Shamil's Story - Part II

        The next night, Zook and Shamil made their way out to the road.  Twilight was just fading when they arrived at their destination.  Zook took a post, high in a blue spruce, about 100 yards down and across from Shamil, who was hiding under some brush between two large boulders.
        They sat and watched the road until they spotted a likely target: a solitary human traveler, riding a tall, ornately outfitted horse, wearing the robes of a rich man.  Zook quickly produced a vaguely humanoid shape that shimmered with a ghostly light.  When the man neared it, Zook sent a ghostly whisper to the target’s ears, “Give me a coin, and you shall pass unharmed.”
        The man’s horse shied at the unnatural light and noise, nearly unseating his rider.  The man steadied his steed and nervously looked around as he spurred the horse into a fast trot.  As he neared Shamil’s hiding place, she made the same dancing light appear, while Zook dispelled his.  Her “ghostly whisper,” however, said, “I told you a coin!  Now you shall pay!”  With a simple bit of prestidigitation, she made the man’s too-full moneybag slip from his belt.  The man hardly noticed the loss of his pouch as he urged his horse to a gallop.
        Shamil bolted out of the bush and picked up the pouch as Zook shinnied down from his perch.  “What’d we get?” He asked excitedly.
        “His entire pouch!  I think we scared him big time.”
        “Seebo was right.  Those humans are too stupid for their own good.  Let’s get off this path and see how much we got!”
        They walked to the same rocky patch where their discussion of the night before took place.  They emptied the pouch of its contents.  The treasure that sparkled before them was more than they could believe at first.  They overcame their disbelief in short order and quickly set to counting the booty.  The pouch held many coins of copper, platinum, silver, and gold, as well as several small gems.
        The last item almost went unnoticed.  It had wedged itself in a shadowy crevasse between two small boulders.  Shamil noticed the moonlight glinting off its surface and picked it up.
        “What’s that?” Zook asked when he noticed what Shamil held.
        “Haven’t a clue.”
        Shamil examined it from almost every possible angle before handing it over to Zook.  It was about five inches long, cylindrical, about an inch thick.  It appeared to be made of either silver or platinum.  Its most unique feature was that it had a blue diamond embedded in one end and a black pearl in the other.
        “Maybe a wand?” Zook was intrigued.
        “Seems too short.”
        “What else could it be?”
        “Dunno, but let’s not mention it to Seebo.  He’d probably just find a way to snitch it.”
        “Speaking of our dear brother, what should we give him?”
        “How about the odd silver piece?”
        “Yeah, I see no need to give him any more than that.  More for us.”
        “Who’d have though this would be so easy!  I’m definitely doing this again tomorrow.”
        Zook threw back his head and laughed.
        “What’s so funny?” Shamil loved jokes, you know.
        “I’ve decided to call you Ghost Picker from now on.”
        “Why?”
        “Because you used a ghost to pick that guy’s pocket instead of your hands!”
Shamil shook her head and giggled as they gathered up their newfound treasure and headed home.

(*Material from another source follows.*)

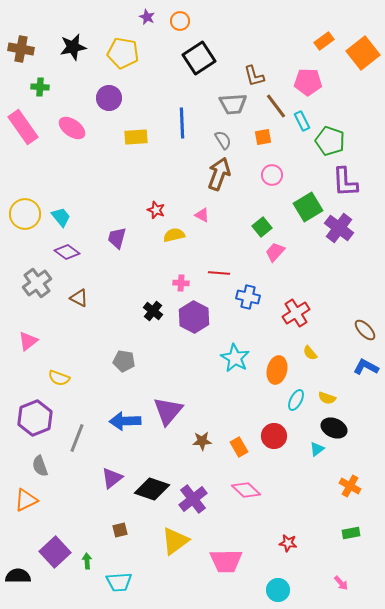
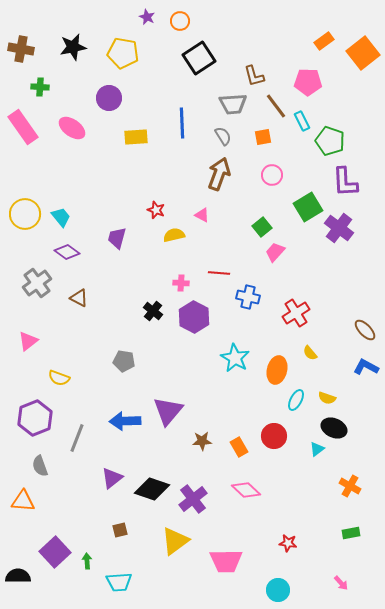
gray semicircle at (223, 140): moved 4 px up
orange triangle at (26, 500): moved 3 px left, 1 px down; rotated 30 degrees clockwise
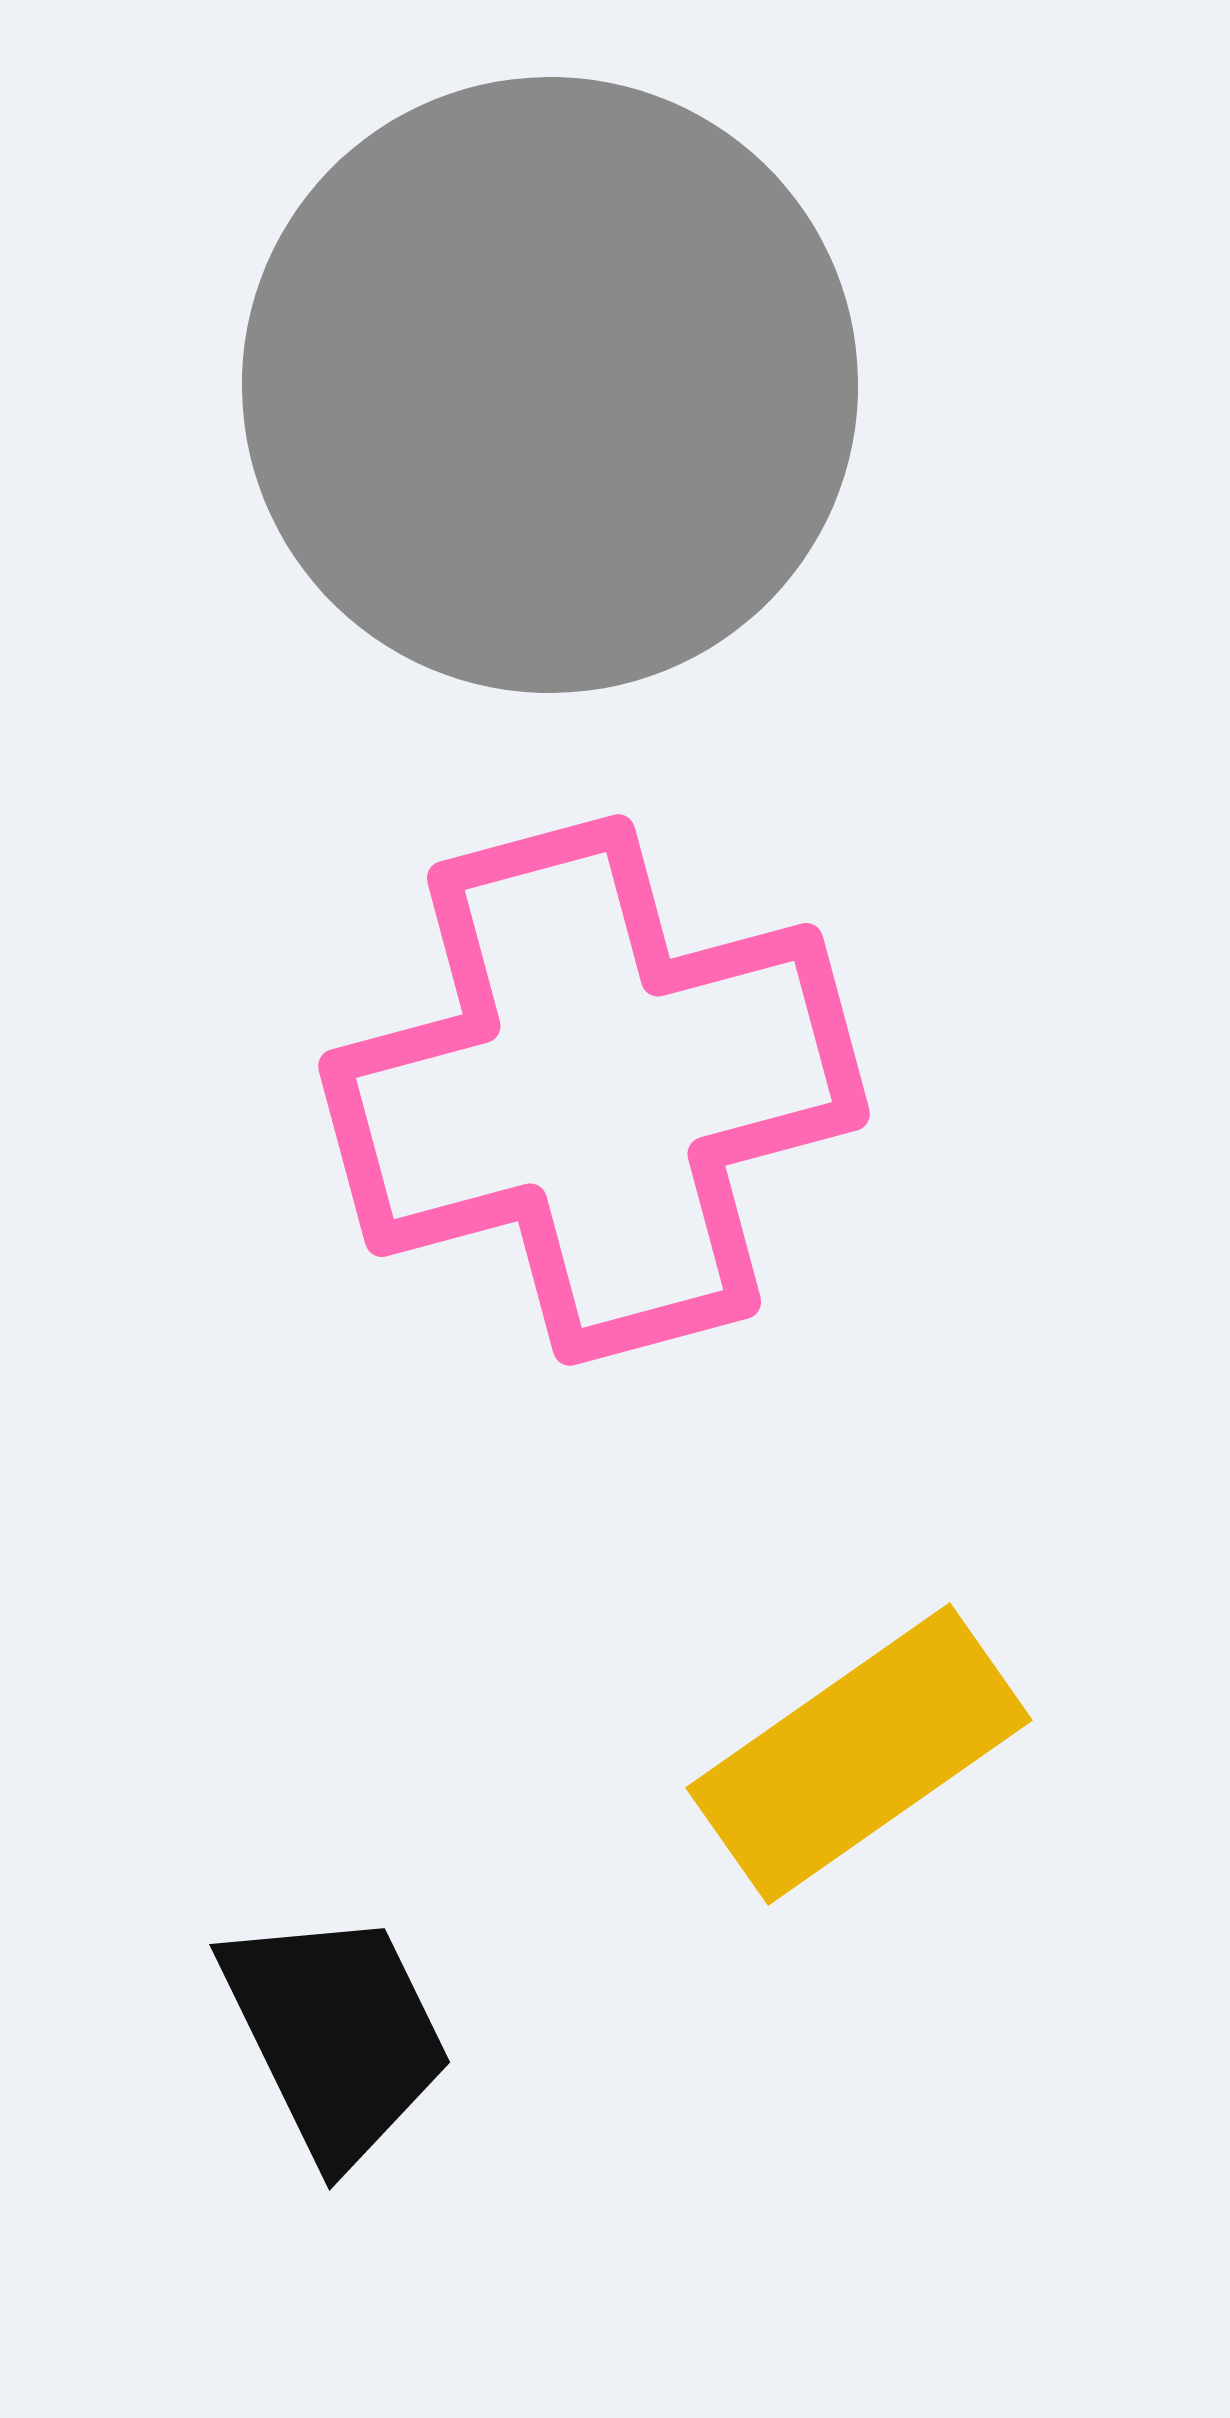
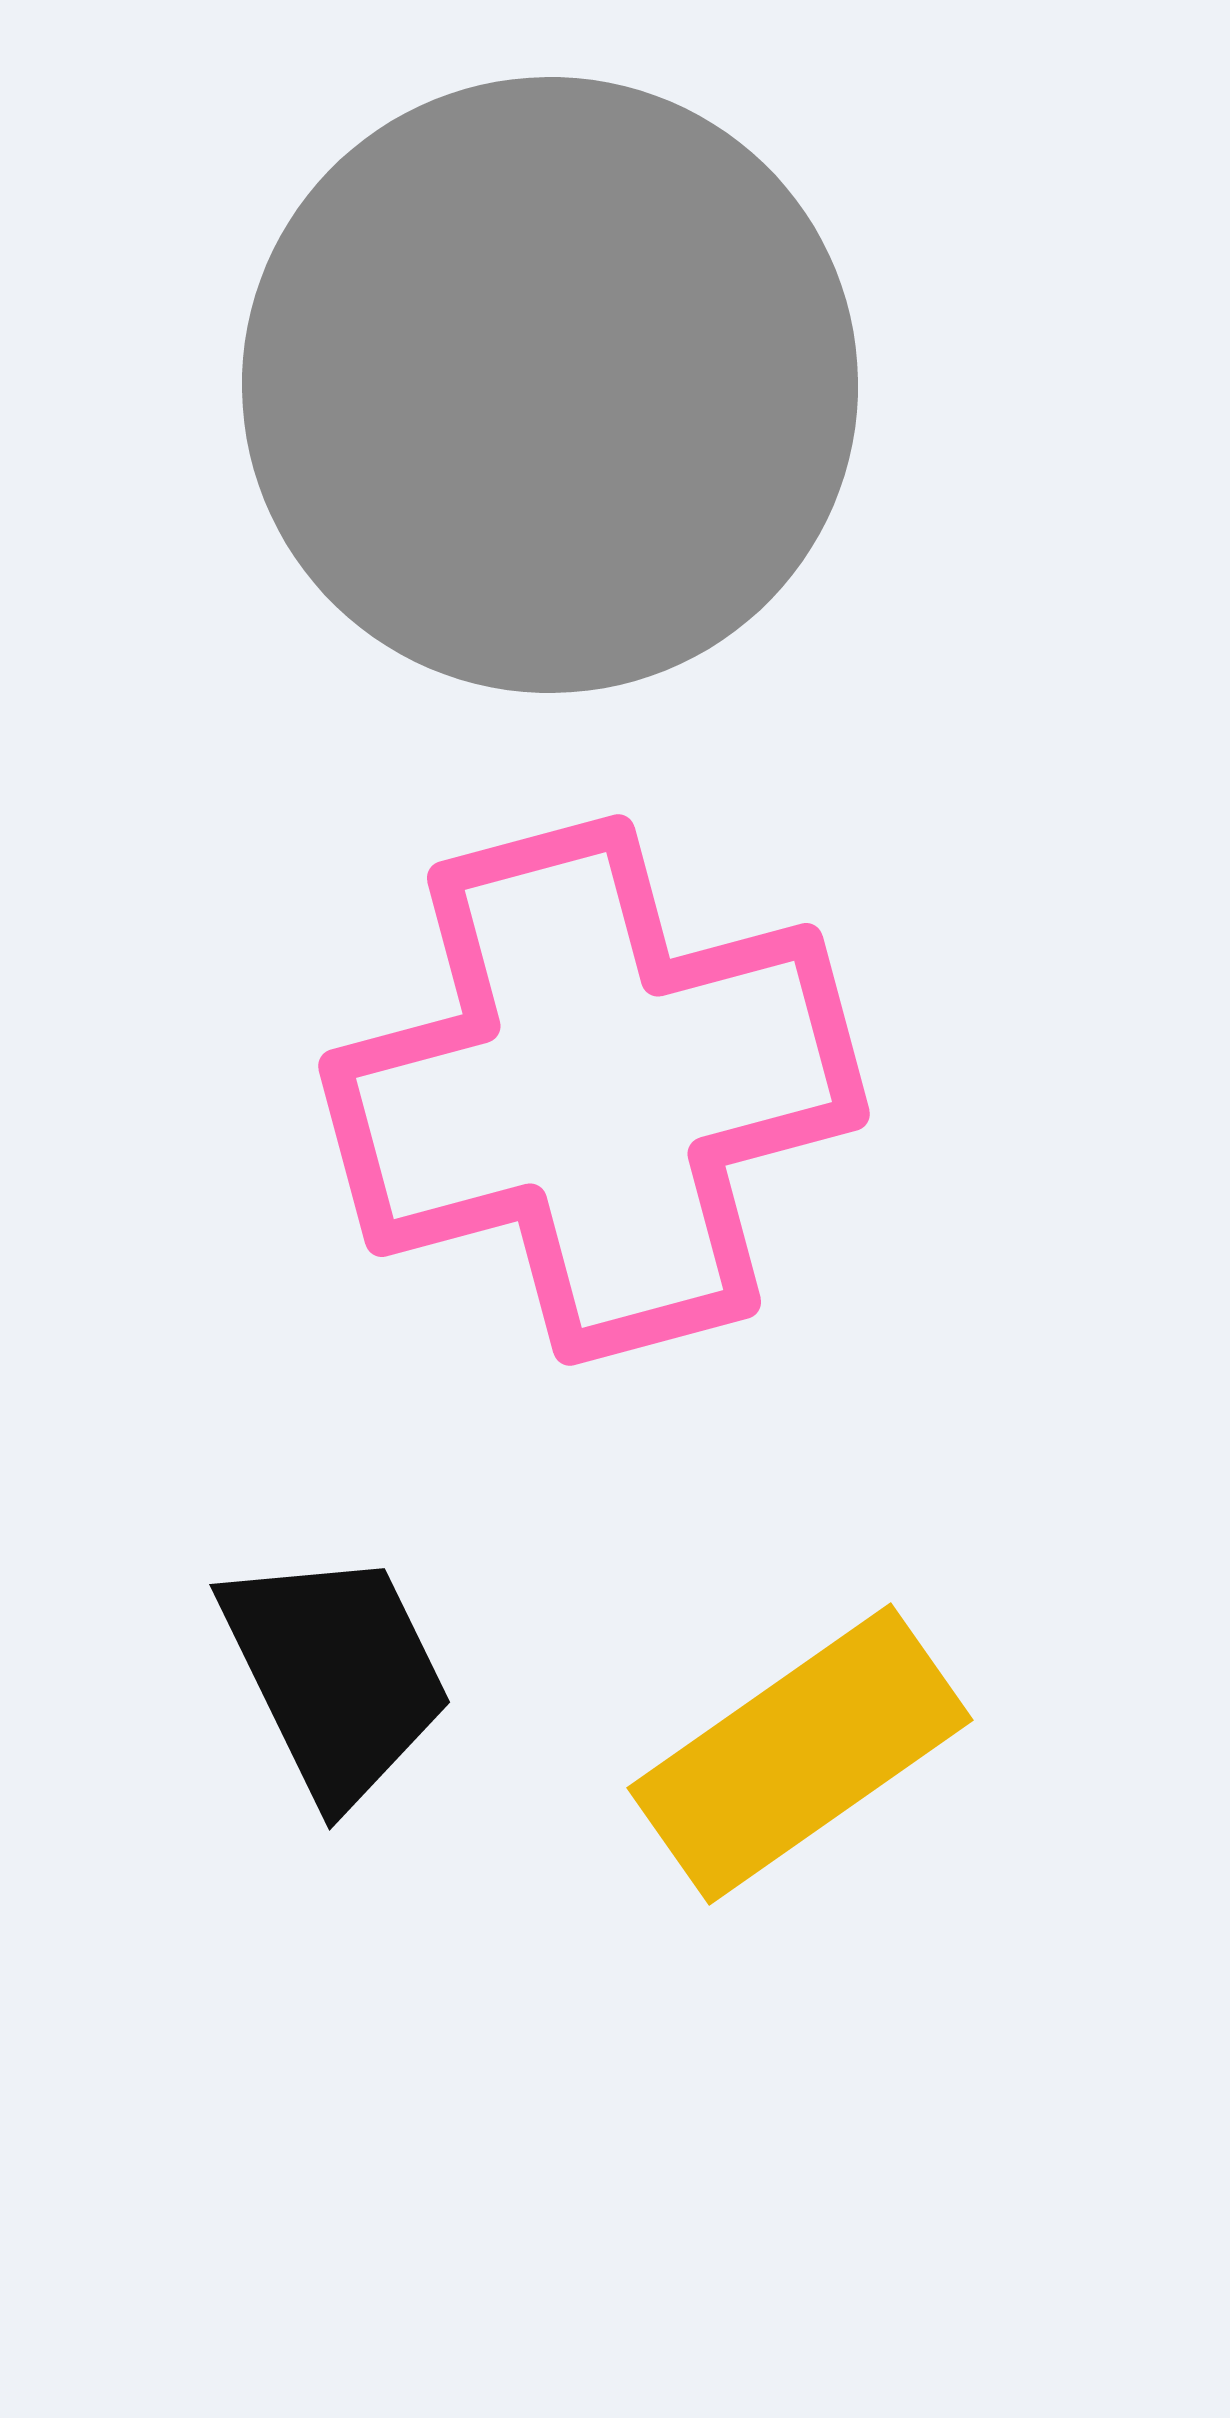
yellow rectangle: moved 59 px left
black trapezoid: moved 360 px up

* * * * * * * * * * * * * * * * * * * * * * * *

        That summer, Shamil discovered the joys of relieving the lesser of their money.  Had she been born in another time, another place, she would have been claiming to follow the ideals of P. T. Barnum—there’s a sucker born every minute.  She and Zook went to the road and did the “ghost picker” routine nearly every night, sometimes getting a gold, other times getting only a copper.  Though the prank kept them in coin, they never did have the luck of that first night again.
        Shamil might have continued her prank indefinitely, if word hadn’t gotten out that her favored stretch of road was haunted, and people began avoiding it.  She still went out occasionally until midwinter; Zook stopped going with her after Boddyknock relented and allowed his eldest son to train as a fighter.
        One night, not long after her birthday, Shamil went out to the road, hoping that someone would chance by.  She was just about to return home when somebody did.  She hurriedly readied the ghostly apparition, but to her surprise, the man didn’t appear to have stopped in fear.  In fact, she could hear a low chuckle of amusement floating to her.  The man turned and stared directly at the place Shamil was hiding.  “Sorry to disappoint you, little one.  Illusions don’t frighten me.  I suggest you find more worthwhile work to do.”  A strange ethereal light shot from his hands and blasted away part of the brush near Shamil.  “Be gone with you now, or I’ll aim at you.”
        That was the last ghost picking Shamil ever did, even though to her brother Zook, and a few select others, she will always be Shamil Turen, sometimes known as Vinestitcher, infamous as Ghost Picker.